The CPSA generally authorises the CPSC to publicly release the information in reports and notifications, with the exception of confidential information and trade secrets. Before releasing any non-proprietary information to the public, the CPSC must first notify the company, provide a summary of the information to be disclosed and provide the company with an opportunity to object.

The Federal Food, Drug and Cosmetic Act similarly prohibits disclosure of trade secrets and confidential commercial information. Companies submitting reports to FDA may designate part of or all the information as exempt from disclosure under FOIA, subject to FDA review.  

Use of information in prosecution

May information notified to the authorities be used in a criminal prosecution?

The relevant statutes generally do not distinguish between civil and criminal proceedings in respect of disclosure of information. Section 37 of the CPSA requires manufacturers to report certain information about settled or adjudicated lawsuits within 30 days of the settlement or judgment.

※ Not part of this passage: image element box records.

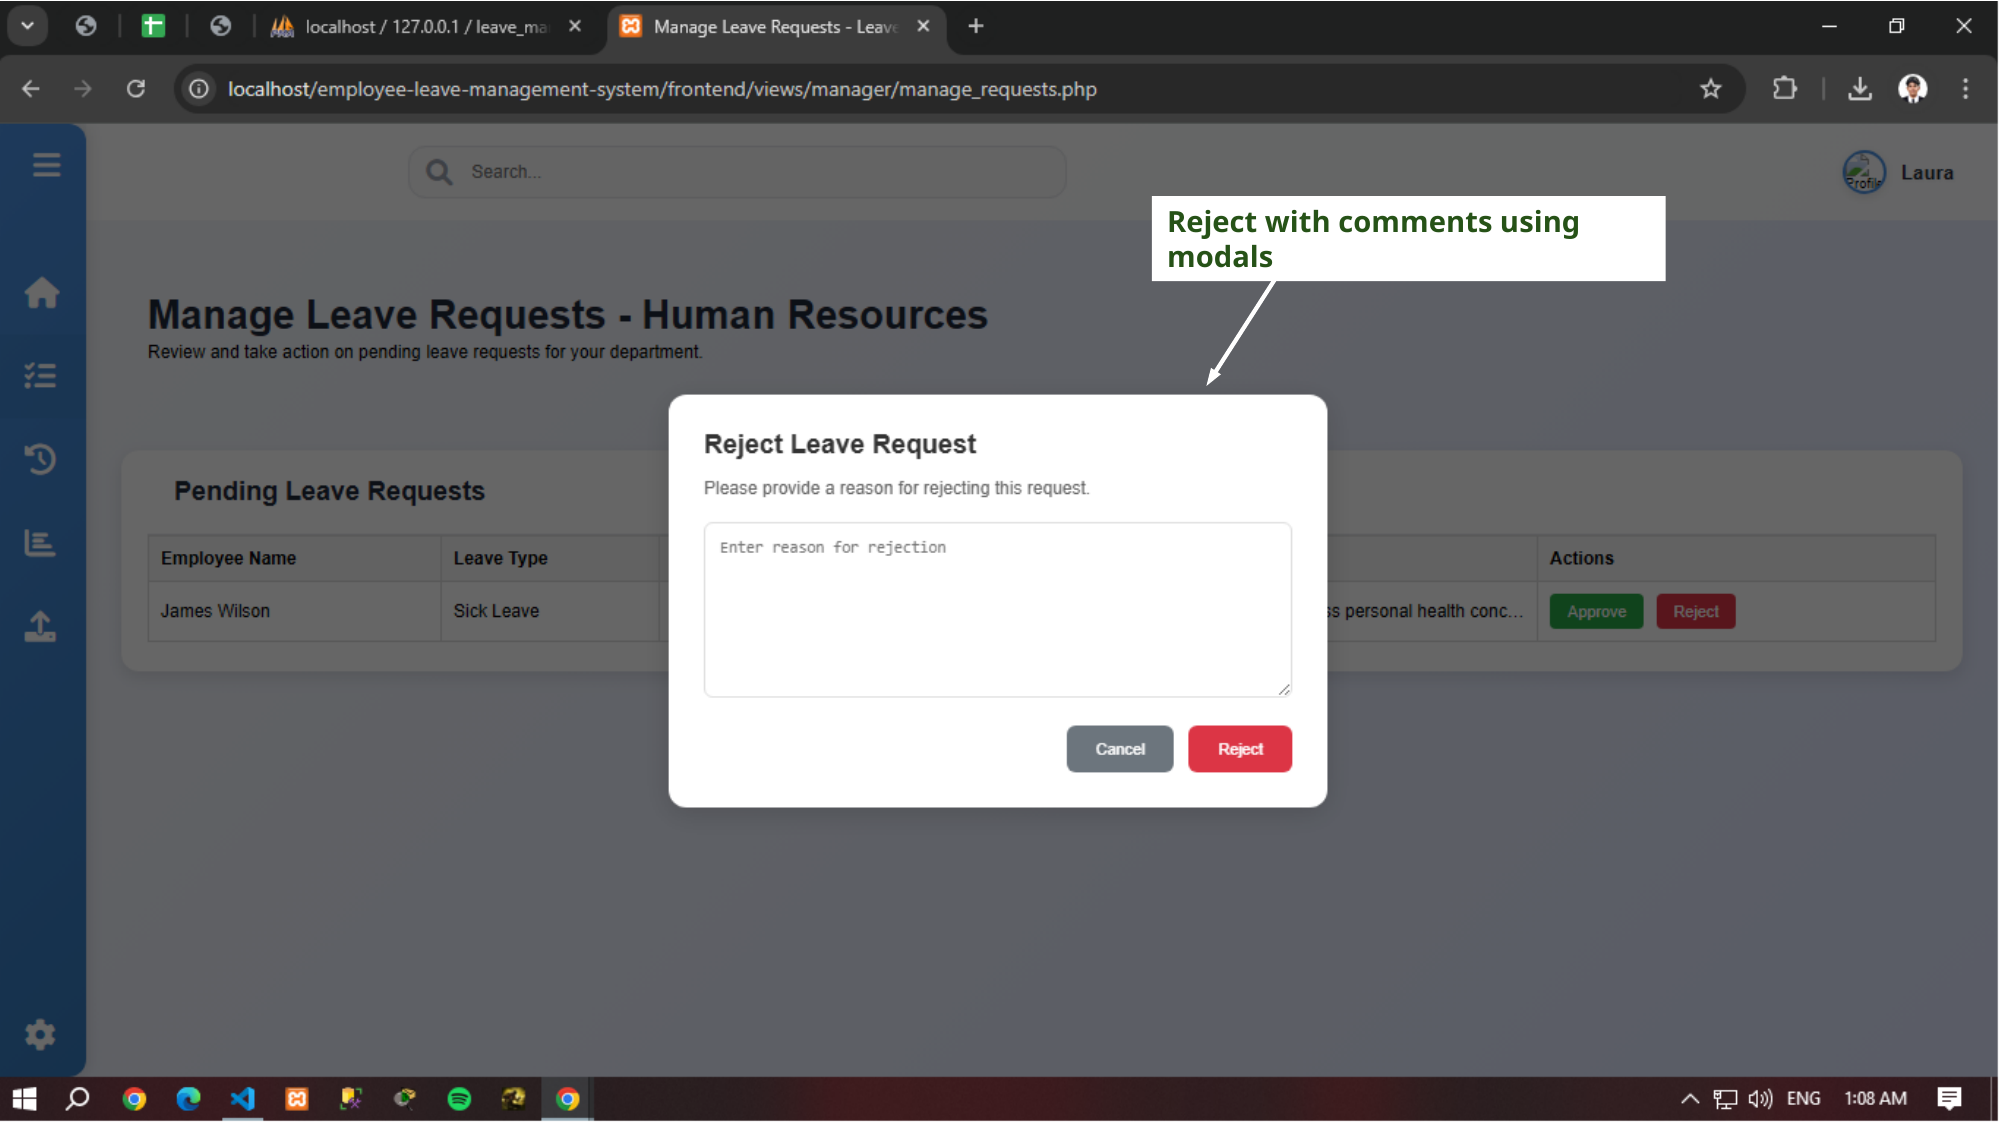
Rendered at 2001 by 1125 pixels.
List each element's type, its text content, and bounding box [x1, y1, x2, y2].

picture [0, 1, 2000, 1124]
text_box Reject with comments using modals [1151, 196, 1666, 247]
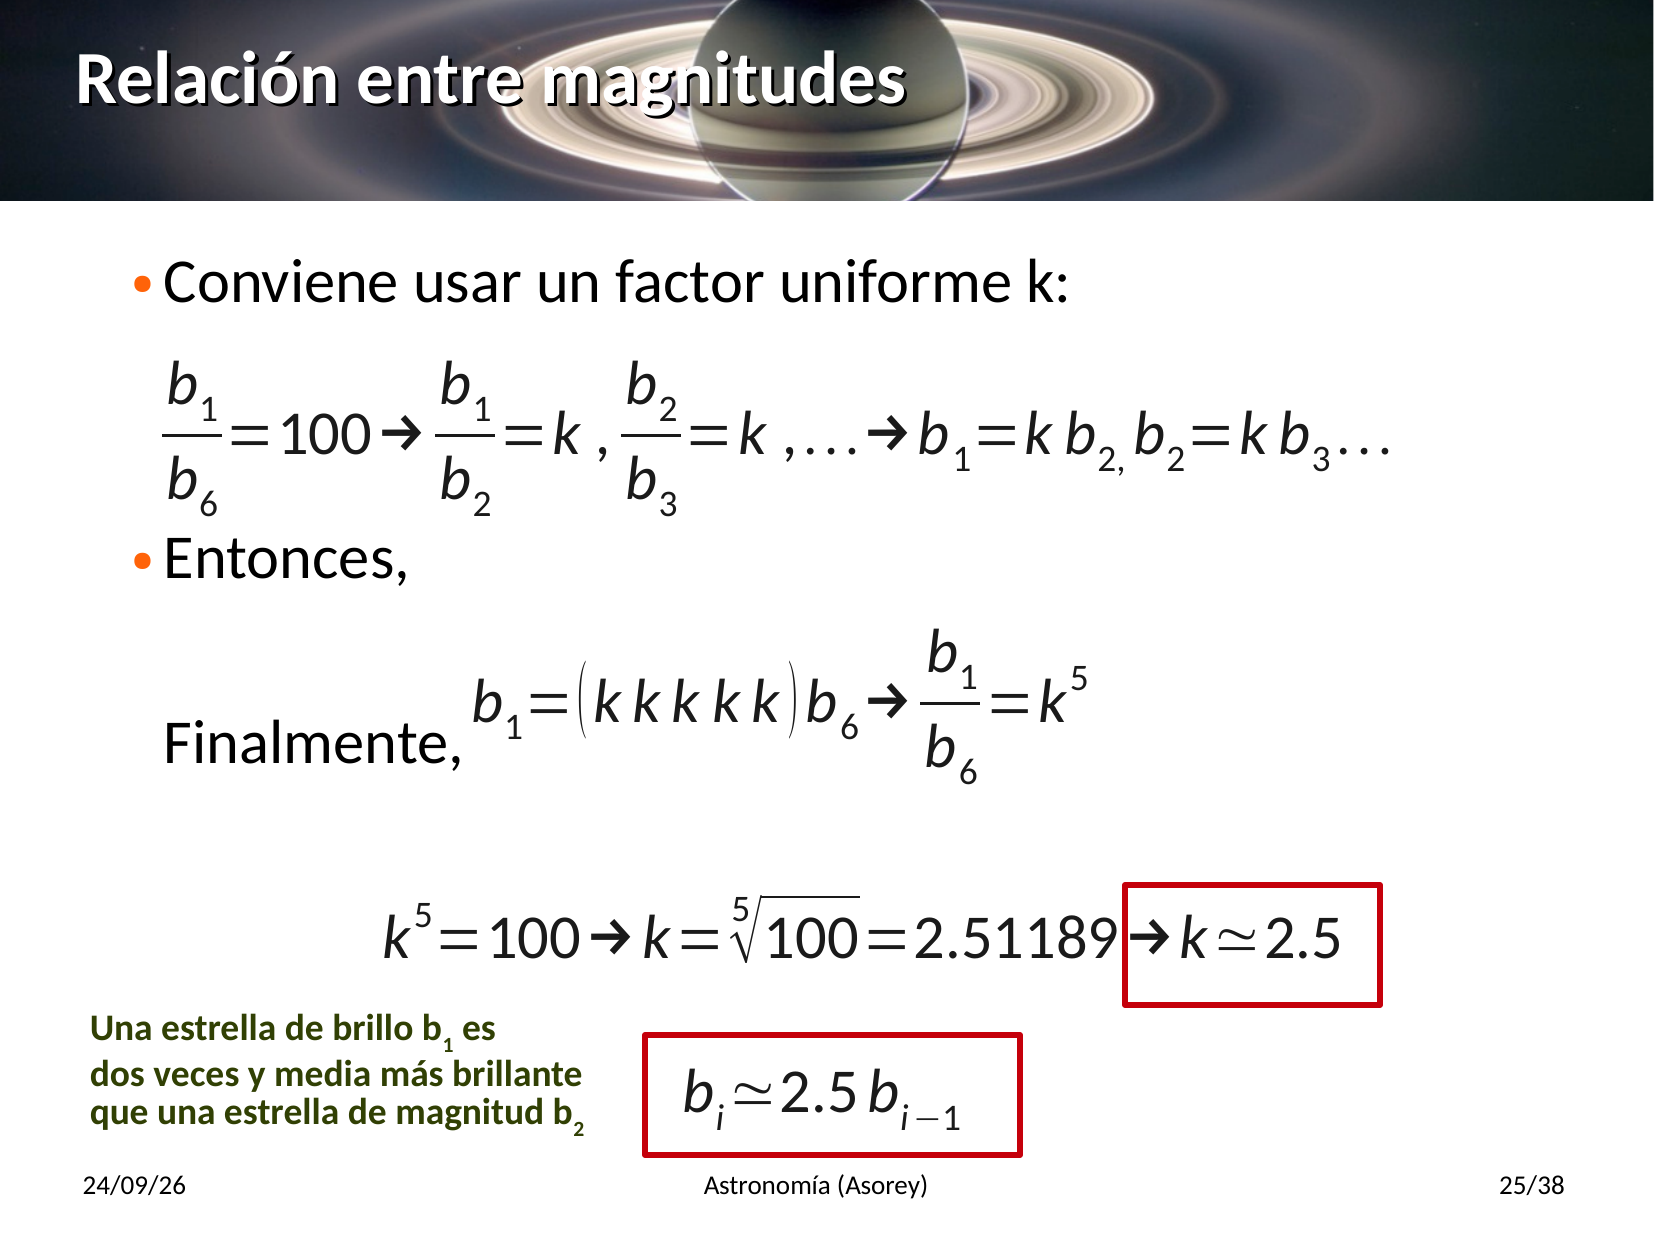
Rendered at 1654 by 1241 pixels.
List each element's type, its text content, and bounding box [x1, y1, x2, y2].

title Relación entre magnitudes [75, 19, 1564, 151]
chart [1128, 888, 1350, 975]
list Conviene usar un factor uniforme k: Entonces, Finalmente, [101, 255, 1591, 1156]
picture [0, 0, 1654, 201]
text_box Una estrella de brillo b1 es dos veces y media más brillante que una estrella de magnitud b2 [75, 1005, 609, 1174]
chart [152, 345, 1401, 528]
chart [375, 885, 1122, 975]
chart [675, 1053, 968, 1141]
list Conviene usar un factor uniforme k: Entonces, Finalmente, [648, 1038, 1017, 1152]
chart [463, 612, 1096, 796]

The Commission has authority under the CPSA to disclose information reported pursuant to section 37, or information pertaining to settled or adjudicated lawsuits, in legal actions it brings against manufacturers for non-compliance with section 37. 

Information sharing between regulators

Is notification information shared with other regulators?

While the information disclosed in a report under section 37 of the CPSA is not usually subject to public disclosure, the Commission may furnish such reports to Congress upon a written request. FDA uses information sharing agreements to share non-public information with state and local government officials when necessary.

US federal agencies may also share information, such as product safety standards and bans with foreign governments and international partners, as part of international coordination efforts regarding product safety. It is FDA practice to execute cooperative arrangements with foreign entities, and it may share non-public information pursuant to a legal confidentiality agreement.